For the centrifugal start switch, the non- shaft end of the motor needs to be removed. Again, with the saw power disconnected, it's best to remove the motor and place it on a workbench. Then remove the non-shaft end cover. Do it carefully, because wires connect it to the internal windings of the motor. The 4 long bolts hold the ends of the motor together and need to be removed. Then, using a blunt large flat blade screwdriver and a hammer or mallet, drive the motor end cover free of the center portion of the motor. In the inside of the end cover you will find the centrifugal start switch. It should be spring loaded to touch the stationery contact, so you will need to spread these contacts carefully apart to clean them. These contacts frequently get pitted, due to the high current arcing when in use. With a small file that fits between the contacts, you can file off these bumps and pits, at least enough so the surfaces are again pretty flat. The goal is to have no small points trying to carry the high current as the contacts separate in use. The current flow needs to be spread out across the flat surfaces so as not to melt the contact surfaces. Finish the process with the fine emery cloth like you did on the start and stop switch contacts. The contacts should now be touching each other tightly. If not, you have bent something.
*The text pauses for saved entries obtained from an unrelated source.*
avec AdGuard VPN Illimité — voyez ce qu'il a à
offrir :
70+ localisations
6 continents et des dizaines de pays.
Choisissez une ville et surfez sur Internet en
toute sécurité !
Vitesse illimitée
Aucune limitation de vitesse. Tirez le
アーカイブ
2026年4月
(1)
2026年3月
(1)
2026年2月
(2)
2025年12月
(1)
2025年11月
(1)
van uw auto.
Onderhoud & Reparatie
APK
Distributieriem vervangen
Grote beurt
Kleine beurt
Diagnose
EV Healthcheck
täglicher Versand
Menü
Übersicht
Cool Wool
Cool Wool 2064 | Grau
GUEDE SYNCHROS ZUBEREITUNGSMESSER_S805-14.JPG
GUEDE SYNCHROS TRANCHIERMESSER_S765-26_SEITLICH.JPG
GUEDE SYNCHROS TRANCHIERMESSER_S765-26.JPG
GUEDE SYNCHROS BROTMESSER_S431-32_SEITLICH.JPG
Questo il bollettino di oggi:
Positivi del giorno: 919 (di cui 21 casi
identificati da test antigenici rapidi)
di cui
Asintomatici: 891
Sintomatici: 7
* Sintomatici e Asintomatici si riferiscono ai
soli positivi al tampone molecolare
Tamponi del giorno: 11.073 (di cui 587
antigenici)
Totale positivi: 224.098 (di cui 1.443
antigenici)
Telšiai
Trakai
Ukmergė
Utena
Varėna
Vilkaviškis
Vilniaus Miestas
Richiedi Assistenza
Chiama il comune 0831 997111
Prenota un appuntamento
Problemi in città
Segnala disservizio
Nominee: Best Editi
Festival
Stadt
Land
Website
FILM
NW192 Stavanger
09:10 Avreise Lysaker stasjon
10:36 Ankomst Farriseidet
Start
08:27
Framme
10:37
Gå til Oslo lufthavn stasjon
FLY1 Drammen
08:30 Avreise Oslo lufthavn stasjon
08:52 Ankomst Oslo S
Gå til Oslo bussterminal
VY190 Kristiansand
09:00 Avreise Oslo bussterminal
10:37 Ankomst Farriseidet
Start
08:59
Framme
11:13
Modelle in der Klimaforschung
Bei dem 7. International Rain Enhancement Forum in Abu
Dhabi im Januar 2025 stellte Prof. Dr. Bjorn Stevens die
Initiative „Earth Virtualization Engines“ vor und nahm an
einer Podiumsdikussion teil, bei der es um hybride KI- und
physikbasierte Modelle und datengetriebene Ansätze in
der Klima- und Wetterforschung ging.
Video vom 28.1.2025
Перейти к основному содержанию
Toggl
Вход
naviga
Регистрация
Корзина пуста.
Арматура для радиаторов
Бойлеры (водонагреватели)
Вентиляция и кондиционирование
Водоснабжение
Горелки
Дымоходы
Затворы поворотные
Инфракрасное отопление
One more thing to do with the centrifugal switch - On the motor shaft there is a fly weight / spring assembly that moves a hard plastic collar on the motor shaft as these weights swing out when the motor spins. The springs and weights never seem to have any problems, but the plastic collar sometimes has trouble sliding on the motor shaft. You can usually see the shiny area where this collar rides on the motor shaft. If this area has any surface rust or dirt, it needs to be cleaned off. Again, this emery cloth will be handy for cleaning the rust and dirt off. When clean, a very thin coat of a synthetic grease or oil will help, but use only enough to coat the surface and not enough to fly off when the motor spins.

If you have the motor this far apart, you should also replace the start and run capacitors, located on the side of the motor case. Two screws hold the bump cover on. Inside are the capacitors. They need to be replaced with the same size ratings printed on them as well as the same physical diameter or the replacement won't fit inside the cover. and they must be AC rated, as DC capacitors won't work very long in this application. Motor start capacitors are available from Grainger, Fastenal, Amazon, and local electric motor repair shops, etc.

As you are re-assembling the motor, it would also be a good idea to replace the bearings. The numbers that you will need are etched on the sides of the bearings and they are very common sizes available from industrial suppliers like Grainger and Fastenal, power transmission stores, and Bearing suppliers. Even Amazon has them. You should also be able to get replacement belts at the same time.

Do all of this, and your motor may never need to be repaired again in your lifetime. It isn't hard work, except for pulling the motor out of the saw and putting it back in. Do it once. Do it right. Then enjoy the saw for likely the rest of your life.